With 30 jobs and 330 abilities to choose from, there are countless ways for you to build your characters. While we strongly encourage you to experiment to find builds that best suit your preferences, here are some builds that we recommend as a starting point or a helpful reference.
Adventuring Pro¶
This character can be any job and you could even (and should) split this role among multiple characters. What you’ll want is the Freelancer’s Divining Rod and Dungeon Master, as well as the Astrologian’s Precognition and Merchant’s More Money.
The Freelancer’s abilities help you when exploring, such as by revealing the number of chests and hidden items left to find or by negating dungeon traps and terrains. Meanwhile, Precognition prevents enemies from getting the jump on you and More Money does exactly what it says!
Since these abilities are generally wasted on bosses (with the exception of More Money), you may want to unequip them before a boss battle so you’ve got space for additional combat-based abilities.
Part-Time Spellcrafter¶
Wizards are cool, but their Spirit Magic is honestly a bit weak. To make the most of their amazing Spellcraft ability, you should assign the Wizard another magic-based jobs as a secondary job or give the Wizard’s Spellcraft ability to another magic-based job.
For example, Spellcraft Mist and Blast can make spells affect the whole party, which is amazing for buffing your party with Astral Magic or healing your party with Holy or White Magic. Meanwhile, offensive spells such as Black Magic can benefit from Rain, etc.
All-Purpose Attacker¶
This build focuses on the two new amazing physical jobs introduced in Bravely Second: the Fencer and Hawkeye. Simply put a character in the Fencer job and assign Hawkeye as a secondary job.
Fencers are great because they can inflict good damage and buff themselves at the same time by alternating between Wolf Fang and Goring Aurochs. Hawkeyes, meanwhile, have a variety of effects that benefit physical attackers like elemental damage and the means to pierce defence and Default.
BP Farmer¶
Each of your party members needs to equip the Red Mage’s BP Recovery and ideally should be in jobs with low Mind. One character should be a Patissier with Status Ailment Amp and Items For All–or in a high Intelligence job with Patissier assigned as a secondary job.

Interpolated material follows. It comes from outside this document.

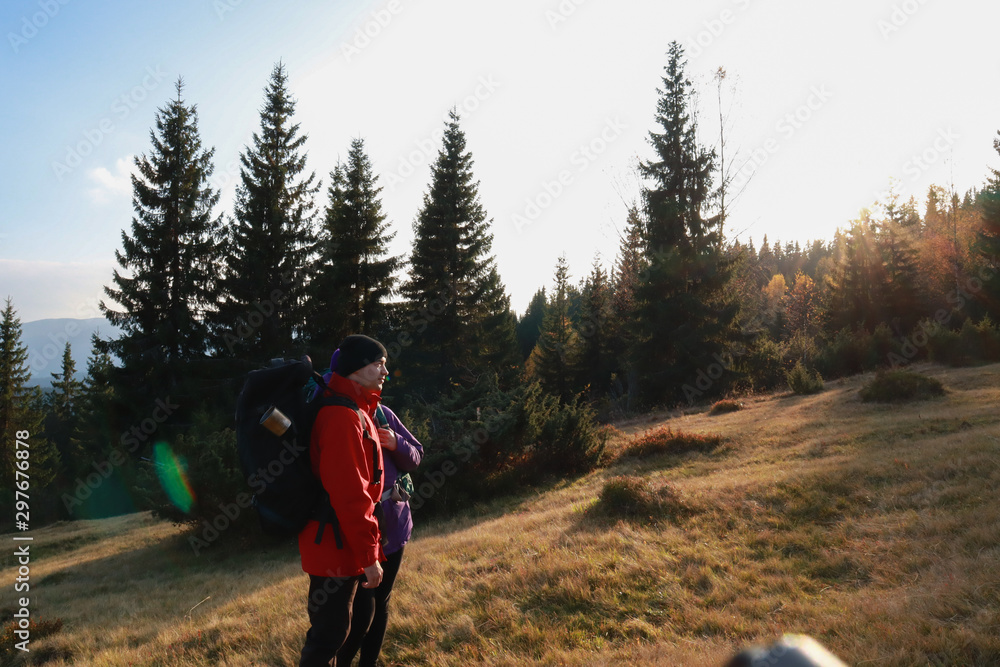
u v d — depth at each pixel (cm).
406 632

What you can do is have your Patissier make a Poison Pastry three times for your party, then finish with a Remedy or the White Mage’s Esunaga. Each time your characters get poisoned, they gain 1 BP, so you can effectively give three characters 3 BP, which is enough to Brave three times each turn.
Crazy Ranger¶
If you’re looking for an easy and mindless way to grind, this is for you. All party members should have Ranger assigned as a primary or secondary job and the Red Mage’s BP Recovery equipped. They should also be geared up for Physical Attack.
Start by using Berserk on all characters; this will maximise their Physical Attack and make them attack a random foe with a normal attack. Berserk will also trigger BP Recovery, boosting the character’s BP by 1. So long as your party can take out the enemy with 4 attacks, you can chain forever.
Counter-attacking Ninja¶
A golden oldie and the perfect remedy for most physical bosses. You’ll need a Ninja with Transcience, possibly Comeback Kid, the Red Mage’s Turn Tables and the Swordmaster’s Counter Amp. Begin by using Utsusemi, which guarantees evasion of one physical hit.
When your Ninja gets attacked by a physical foe, they will gain 1 BP and if the attack was single-target, they will retaliate with a powerful counter-attack. On the following turn, you’ll have one more BP allowing you to use Utsusemi again and an additional move.